*** Dataset entries ***

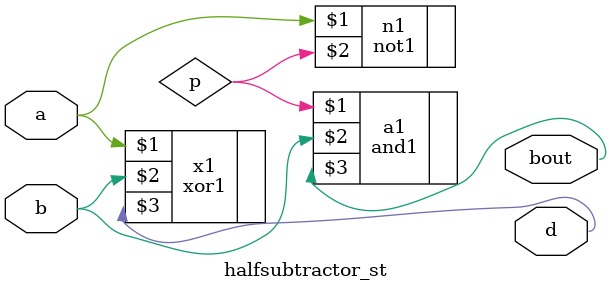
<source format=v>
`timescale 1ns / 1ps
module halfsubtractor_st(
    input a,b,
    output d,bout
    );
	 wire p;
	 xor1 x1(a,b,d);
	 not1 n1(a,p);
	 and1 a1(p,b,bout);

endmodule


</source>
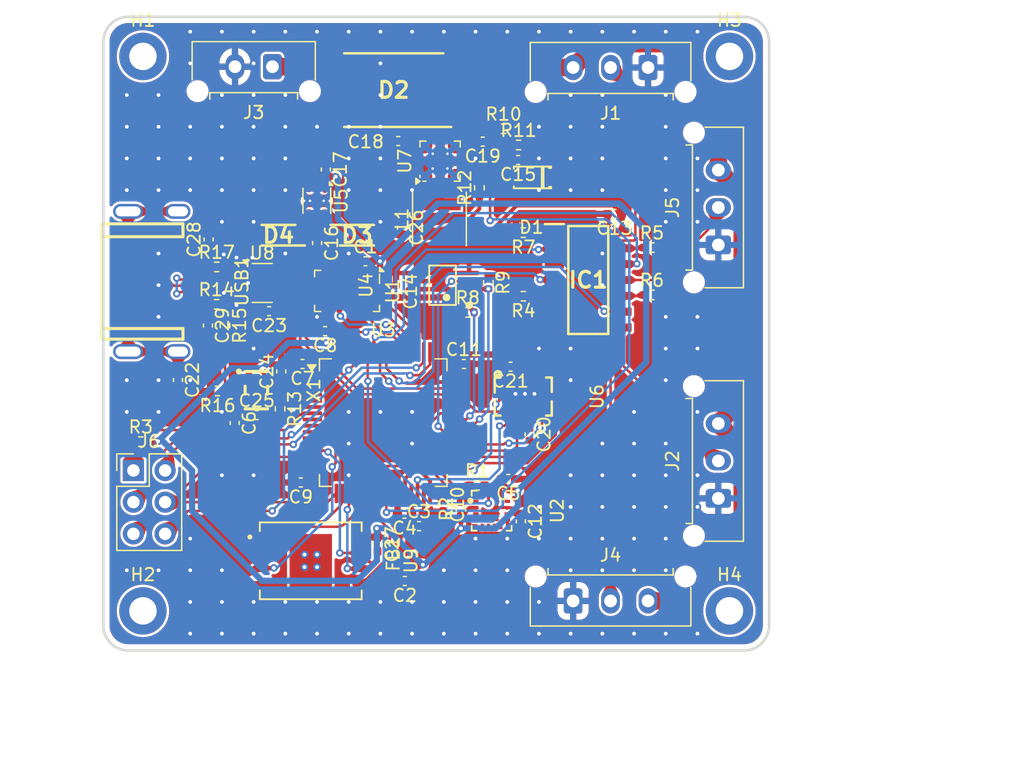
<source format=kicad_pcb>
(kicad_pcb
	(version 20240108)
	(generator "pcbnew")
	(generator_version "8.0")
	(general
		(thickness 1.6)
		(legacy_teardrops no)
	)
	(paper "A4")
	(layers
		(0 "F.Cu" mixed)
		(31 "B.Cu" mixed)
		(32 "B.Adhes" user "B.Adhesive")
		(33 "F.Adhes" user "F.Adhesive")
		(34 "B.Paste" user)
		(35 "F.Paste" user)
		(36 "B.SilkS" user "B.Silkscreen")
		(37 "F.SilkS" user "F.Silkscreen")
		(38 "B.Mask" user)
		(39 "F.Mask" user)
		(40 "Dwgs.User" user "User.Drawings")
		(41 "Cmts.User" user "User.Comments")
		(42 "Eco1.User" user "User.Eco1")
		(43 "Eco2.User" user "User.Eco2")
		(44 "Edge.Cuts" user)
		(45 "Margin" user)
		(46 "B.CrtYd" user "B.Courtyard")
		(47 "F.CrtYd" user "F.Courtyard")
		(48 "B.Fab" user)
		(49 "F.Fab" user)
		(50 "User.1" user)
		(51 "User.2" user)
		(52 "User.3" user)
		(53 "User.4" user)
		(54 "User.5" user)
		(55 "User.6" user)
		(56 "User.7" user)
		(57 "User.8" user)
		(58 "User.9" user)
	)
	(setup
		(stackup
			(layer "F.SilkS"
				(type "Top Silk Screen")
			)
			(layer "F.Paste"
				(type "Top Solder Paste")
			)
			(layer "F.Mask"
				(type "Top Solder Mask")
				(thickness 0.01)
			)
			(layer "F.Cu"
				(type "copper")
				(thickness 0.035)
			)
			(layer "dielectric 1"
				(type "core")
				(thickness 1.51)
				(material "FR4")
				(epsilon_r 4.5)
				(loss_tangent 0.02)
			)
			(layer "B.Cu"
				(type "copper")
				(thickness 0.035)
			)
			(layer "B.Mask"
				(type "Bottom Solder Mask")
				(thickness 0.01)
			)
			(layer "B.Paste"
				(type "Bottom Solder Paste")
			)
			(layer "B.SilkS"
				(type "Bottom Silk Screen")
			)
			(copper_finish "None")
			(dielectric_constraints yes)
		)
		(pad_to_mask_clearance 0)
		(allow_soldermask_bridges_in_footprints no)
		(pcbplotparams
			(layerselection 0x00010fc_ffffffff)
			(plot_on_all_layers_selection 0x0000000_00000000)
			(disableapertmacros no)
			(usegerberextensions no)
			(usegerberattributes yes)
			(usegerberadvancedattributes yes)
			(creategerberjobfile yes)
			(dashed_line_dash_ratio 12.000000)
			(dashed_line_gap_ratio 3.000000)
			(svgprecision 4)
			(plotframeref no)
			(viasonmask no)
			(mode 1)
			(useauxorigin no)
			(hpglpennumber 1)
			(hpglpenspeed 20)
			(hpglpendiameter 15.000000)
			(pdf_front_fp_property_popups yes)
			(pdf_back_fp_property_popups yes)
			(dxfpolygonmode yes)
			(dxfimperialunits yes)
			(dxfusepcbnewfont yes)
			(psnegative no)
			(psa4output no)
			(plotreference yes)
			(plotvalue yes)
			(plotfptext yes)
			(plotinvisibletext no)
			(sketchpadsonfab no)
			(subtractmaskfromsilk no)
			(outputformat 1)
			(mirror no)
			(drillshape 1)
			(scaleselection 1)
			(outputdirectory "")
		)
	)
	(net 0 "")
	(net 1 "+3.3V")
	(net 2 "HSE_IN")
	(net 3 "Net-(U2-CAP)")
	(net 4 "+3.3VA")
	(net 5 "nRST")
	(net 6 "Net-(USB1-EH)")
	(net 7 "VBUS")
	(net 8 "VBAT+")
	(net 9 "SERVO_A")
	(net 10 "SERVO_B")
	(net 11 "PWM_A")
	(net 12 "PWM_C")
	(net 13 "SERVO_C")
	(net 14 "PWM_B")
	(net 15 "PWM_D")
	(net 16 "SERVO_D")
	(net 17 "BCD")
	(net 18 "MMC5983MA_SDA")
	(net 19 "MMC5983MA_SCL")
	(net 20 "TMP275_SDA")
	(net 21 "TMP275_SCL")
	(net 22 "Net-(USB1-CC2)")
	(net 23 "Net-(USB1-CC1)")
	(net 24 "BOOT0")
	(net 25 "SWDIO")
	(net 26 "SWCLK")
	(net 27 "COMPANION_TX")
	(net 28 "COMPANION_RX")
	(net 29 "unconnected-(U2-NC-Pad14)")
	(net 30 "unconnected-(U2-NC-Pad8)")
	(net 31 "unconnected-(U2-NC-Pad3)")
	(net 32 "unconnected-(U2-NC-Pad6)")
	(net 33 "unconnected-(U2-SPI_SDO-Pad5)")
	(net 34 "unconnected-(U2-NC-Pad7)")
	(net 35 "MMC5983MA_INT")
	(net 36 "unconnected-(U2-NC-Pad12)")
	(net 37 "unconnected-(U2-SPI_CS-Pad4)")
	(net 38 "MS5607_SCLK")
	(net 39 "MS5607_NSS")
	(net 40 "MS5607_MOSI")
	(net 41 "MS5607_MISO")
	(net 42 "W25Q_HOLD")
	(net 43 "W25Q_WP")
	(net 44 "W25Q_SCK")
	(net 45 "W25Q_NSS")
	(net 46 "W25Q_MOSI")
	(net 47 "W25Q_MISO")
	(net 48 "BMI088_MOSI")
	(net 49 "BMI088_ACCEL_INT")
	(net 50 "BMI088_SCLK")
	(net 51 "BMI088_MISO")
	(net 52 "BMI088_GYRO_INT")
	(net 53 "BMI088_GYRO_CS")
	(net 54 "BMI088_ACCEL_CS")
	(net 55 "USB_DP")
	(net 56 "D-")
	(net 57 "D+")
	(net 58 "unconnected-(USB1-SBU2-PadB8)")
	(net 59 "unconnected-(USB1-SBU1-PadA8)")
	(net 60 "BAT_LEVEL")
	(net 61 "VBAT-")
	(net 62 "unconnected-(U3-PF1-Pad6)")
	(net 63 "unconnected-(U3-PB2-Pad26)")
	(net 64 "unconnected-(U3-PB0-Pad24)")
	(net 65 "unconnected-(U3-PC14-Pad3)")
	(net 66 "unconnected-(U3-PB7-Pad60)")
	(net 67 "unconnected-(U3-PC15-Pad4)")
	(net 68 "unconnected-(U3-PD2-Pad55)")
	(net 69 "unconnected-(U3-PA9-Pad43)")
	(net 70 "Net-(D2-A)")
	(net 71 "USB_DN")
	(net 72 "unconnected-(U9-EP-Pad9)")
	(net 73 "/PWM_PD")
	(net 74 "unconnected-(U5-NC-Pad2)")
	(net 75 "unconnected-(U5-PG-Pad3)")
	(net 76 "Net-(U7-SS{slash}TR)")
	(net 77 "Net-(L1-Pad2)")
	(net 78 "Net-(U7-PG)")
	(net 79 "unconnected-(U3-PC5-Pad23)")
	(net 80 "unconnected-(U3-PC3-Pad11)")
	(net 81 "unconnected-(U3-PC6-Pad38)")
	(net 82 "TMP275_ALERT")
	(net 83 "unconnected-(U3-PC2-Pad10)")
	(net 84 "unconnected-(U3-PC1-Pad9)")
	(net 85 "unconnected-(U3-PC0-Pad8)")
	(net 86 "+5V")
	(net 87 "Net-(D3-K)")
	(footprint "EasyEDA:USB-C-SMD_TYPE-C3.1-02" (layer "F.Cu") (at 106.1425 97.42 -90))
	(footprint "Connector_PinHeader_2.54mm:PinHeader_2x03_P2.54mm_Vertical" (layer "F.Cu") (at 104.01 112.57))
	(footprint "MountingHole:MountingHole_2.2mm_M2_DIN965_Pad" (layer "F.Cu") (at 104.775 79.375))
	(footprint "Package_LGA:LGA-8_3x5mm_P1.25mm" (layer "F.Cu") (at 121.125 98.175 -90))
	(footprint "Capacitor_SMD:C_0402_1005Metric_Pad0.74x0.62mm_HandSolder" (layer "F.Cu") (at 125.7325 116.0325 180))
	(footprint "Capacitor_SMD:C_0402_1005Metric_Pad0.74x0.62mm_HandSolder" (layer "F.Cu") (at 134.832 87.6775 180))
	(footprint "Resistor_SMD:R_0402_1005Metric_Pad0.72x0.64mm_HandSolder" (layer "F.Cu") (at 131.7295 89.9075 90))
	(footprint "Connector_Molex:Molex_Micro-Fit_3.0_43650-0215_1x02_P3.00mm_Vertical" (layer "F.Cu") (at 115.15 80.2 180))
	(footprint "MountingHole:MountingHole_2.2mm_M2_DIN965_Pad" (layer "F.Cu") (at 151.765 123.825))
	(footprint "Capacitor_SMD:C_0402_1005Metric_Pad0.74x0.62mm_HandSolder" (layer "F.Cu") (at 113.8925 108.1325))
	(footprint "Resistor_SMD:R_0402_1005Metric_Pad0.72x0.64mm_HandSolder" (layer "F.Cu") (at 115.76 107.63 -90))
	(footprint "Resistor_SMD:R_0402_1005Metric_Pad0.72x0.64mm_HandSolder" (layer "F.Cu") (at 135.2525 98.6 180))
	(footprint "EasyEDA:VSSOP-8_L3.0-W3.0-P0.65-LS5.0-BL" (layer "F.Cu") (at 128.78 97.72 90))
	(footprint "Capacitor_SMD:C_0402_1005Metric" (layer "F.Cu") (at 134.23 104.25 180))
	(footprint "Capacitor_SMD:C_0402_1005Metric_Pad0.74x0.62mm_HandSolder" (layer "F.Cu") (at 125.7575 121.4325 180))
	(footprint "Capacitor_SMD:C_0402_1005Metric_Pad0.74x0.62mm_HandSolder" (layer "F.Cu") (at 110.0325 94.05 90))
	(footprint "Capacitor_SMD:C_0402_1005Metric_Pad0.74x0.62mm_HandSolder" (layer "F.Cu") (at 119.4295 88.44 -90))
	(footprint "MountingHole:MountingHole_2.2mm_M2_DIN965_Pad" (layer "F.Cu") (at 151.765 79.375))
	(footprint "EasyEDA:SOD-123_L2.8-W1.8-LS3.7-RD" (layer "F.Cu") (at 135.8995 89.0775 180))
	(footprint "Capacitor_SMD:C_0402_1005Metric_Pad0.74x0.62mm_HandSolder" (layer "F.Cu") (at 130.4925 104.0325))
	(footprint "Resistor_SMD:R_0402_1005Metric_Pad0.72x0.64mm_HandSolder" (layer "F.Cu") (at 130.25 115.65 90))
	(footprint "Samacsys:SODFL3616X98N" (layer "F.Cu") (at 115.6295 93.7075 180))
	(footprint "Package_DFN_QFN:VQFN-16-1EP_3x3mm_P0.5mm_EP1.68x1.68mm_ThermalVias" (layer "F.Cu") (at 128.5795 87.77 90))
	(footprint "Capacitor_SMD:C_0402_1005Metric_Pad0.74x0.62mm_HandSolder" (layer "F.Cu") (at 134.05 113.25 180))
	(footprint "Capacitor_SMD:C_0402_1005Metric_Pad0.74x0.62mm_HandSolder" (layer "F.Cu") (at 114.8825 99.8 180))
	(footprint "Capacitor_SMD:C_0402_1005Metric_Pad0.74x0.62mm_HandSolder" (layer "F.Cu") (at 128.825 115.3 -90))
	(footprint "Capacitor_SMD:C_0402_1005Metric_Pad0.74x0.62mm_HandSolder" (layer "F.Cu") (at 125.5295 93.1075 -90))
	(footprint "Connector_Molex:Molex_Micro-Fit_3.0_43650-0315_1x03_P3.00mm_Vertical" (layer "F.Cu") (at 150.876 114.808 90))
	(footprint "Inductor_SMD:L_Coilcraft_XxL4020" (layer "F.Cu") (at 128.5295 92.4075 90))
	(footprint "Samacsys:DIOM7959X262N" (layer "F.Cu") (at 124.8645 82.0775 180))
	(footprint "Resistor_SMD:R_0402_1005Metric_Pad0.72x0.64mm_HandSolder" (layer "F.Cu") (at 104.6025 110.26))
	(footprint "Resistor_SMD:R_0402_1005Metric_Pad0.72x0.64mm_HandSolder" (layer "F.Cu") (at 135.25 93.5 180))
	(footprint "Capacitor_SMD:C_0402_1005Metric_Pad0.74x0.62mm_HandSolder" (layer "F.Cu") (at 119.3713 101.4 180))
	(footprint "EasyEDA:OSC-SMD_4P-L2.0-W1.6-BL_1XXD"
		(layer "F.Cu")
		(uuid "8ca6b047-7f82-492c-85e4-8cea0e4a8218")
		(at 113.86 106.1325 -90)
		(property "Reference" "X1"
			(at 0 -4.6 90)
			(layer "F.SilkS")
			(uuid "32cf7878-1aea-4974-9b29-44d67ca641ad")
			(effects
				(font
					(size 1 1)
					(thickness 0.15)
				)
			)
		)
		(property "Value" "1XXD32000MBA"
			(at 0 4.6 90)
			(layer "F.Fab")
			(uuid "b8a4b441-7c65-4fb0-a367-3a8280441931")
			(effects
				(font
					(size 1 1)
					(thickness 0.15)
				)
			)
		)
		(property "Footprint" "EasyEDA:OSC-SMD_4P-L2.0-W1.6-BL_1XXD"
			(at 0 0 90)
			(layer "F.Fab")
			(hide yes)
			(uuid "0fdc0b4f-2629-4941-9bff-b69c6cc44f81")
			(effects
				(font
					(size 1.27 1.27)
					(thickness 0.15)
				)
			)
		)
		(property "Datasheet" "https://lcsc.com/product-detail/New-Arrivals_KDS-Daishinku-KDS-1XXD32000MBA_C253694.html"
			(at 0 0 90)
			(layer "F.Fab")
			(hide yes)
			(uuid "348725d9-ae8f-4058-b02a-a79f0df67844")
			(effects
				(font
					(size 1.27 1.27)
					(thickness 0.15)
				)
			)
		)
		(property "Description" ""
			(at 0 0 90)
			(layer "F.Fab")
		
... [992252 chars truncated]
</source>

*** End of Dataset entries ***

*Your task:*
What you give back must match the lines from the start of the records through the line that contains "(thickness 1.6)", exactly, with the pictures left out.

*Reply:*
<source format=v>
`timescale 1ns / 1ps
module halfsubtractor_st(
    input a,b,
    output d,bout
    );
	 wire p;
	 xor1 x1(a,b,d);
	 not1 n1(a,p);
	 and1 a1(p,b,bout);

endmodule


</source>
<source format=kicad_pcb>
(kicad_pcb
	(version 20240108)
	(generator "pcbnew")
	(generator_version "8.0")
	(general
		(thickness 1.6)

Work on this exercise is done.